● YOUR INSTRUCTIONS: Write out each line of the data below as a JSON list of strings, one string per line, skipping blank lines and leaving out the pictures.
---------- DATA PROVIDED
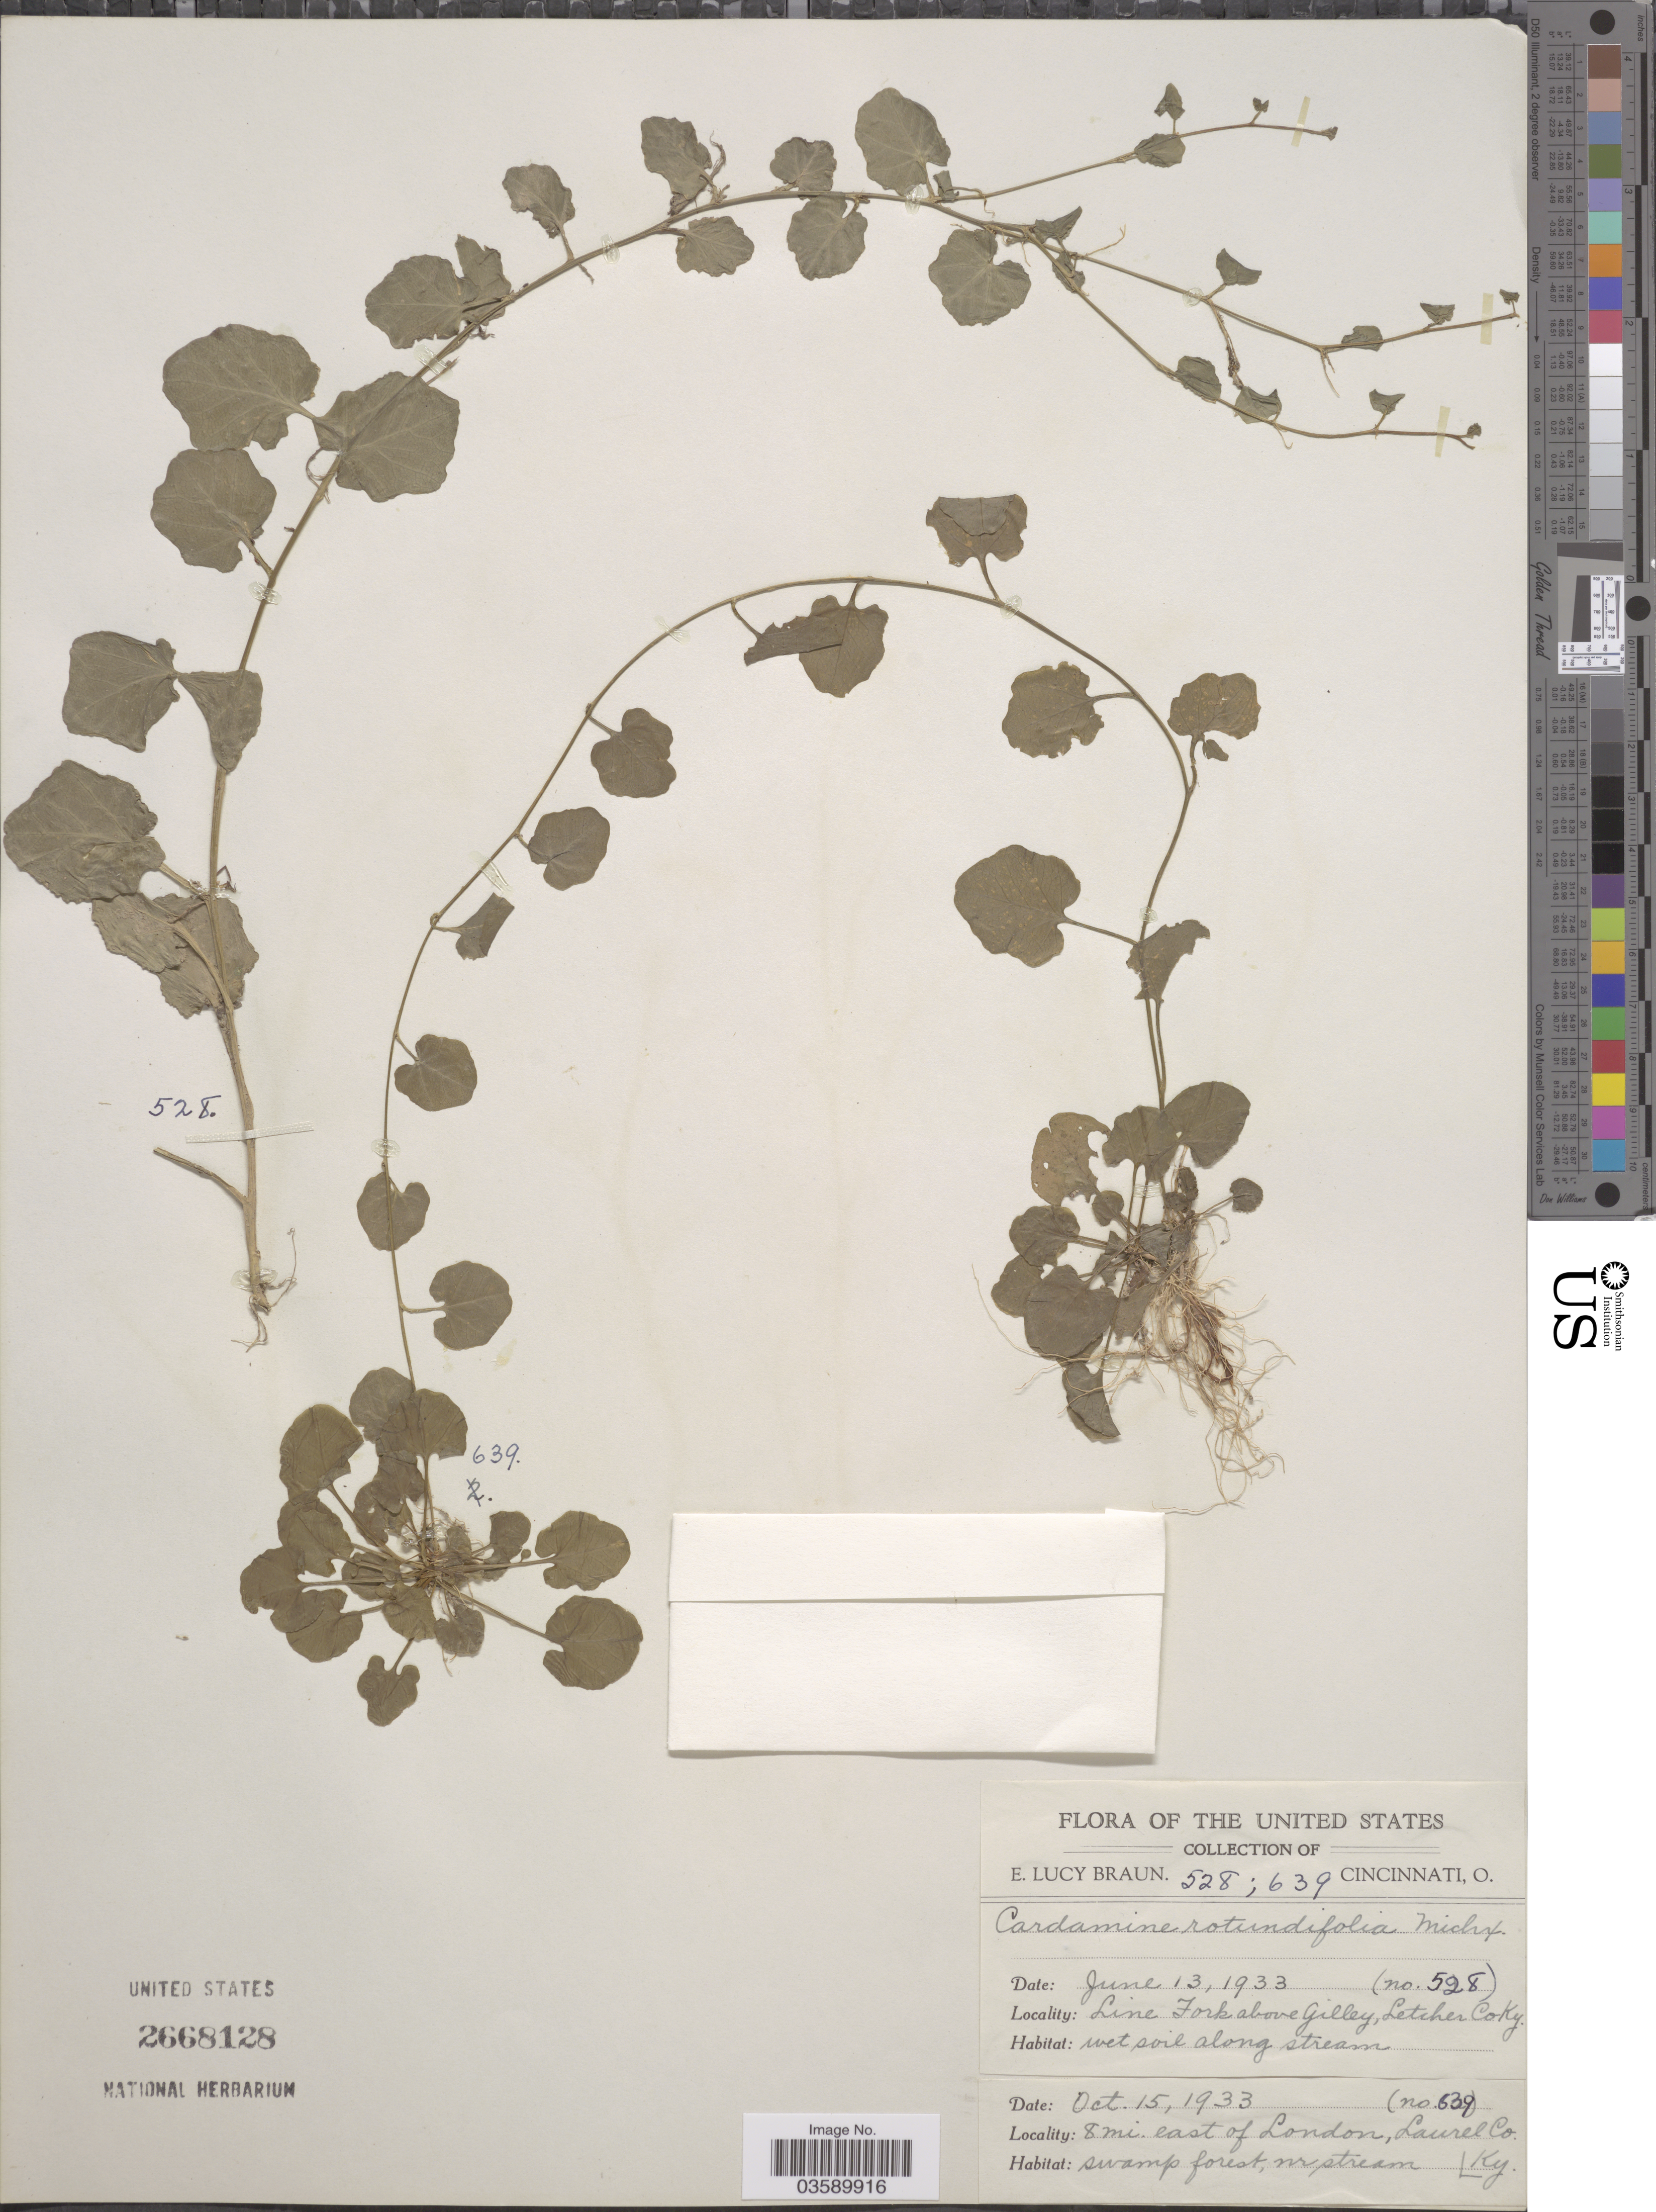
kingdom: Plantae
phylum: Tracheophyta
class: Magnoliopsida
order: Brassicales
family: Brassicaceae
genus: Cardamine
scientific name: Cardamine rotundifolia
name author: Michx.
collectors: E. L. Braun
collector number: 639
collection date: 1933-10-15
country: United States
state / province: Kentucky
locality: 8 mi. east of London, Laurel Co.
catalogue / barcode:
--------------------
● RESULT:
[
  "kingdom: Plantae",
  "phylum: Tracheophyta",
  "class: Magnoliopsida",
  "order: Brassicales",
  "family: Brassicaceae",
  "genus: Cardamine",
  "scientific name: Cardamine rotundifolia",
  "name author: Michx.",
  "collectors: E. L. Braun",
  "collector number: 639",
  "collection date: 1933-10-15",
  "country: United States",
  "state / province: Kentucky",
  "locality: 8 mi. east of London, Laurel Co.",
  "catalogue / barcode:"
]